Your assignment = From the material below, copy each line that holds the word "field".

Data =
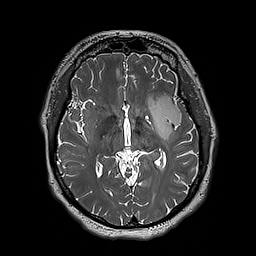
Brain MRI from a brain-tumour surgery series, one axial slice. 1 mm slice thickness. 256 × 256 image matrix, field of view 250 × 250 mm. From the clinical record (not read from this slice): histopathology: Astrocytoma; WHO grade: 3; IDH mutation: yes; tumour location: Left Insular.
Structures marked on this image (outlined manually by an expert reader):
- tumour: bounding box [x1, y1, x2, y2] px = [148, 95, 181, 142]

==

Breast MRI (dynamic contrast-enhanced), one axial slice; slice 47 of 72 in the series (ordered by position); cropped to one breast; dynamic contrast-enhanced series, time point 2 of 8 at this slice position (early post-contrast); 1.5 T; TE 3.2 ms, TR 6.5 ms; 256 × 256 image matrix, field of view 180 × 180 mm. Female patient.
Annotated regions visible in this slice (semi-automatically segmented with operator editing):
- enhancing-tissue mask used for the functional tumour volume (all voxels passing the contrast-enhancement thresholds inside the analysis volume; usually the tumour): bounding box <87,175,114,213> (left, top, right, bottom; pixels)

Output for this exercise =
Brain MRI from a brain-tumour surgery series, one axial slice. 1 mm slice thickness. 256 × 256 image matrix, field of view 250 × 250 mm. From the clinical record (not read from this slice): histopathology: Astrocytoma; WHO grade: 3; IDH mutation: yes; tumour location: Left Insular.
Breast MRI (dynamic contrast-enhanced), one axial slice; slice 47 of 72 in the series (ordered by position); cropped to one breast; dynamic contrast-enhanced series, time point 2 of 8 at this slice position (early post-contrast); 1.5 T; TE 3.2 ms, TR 6.5 ms; 256 × 256 image matrix, field of view 180 × 180 mm. Female patient.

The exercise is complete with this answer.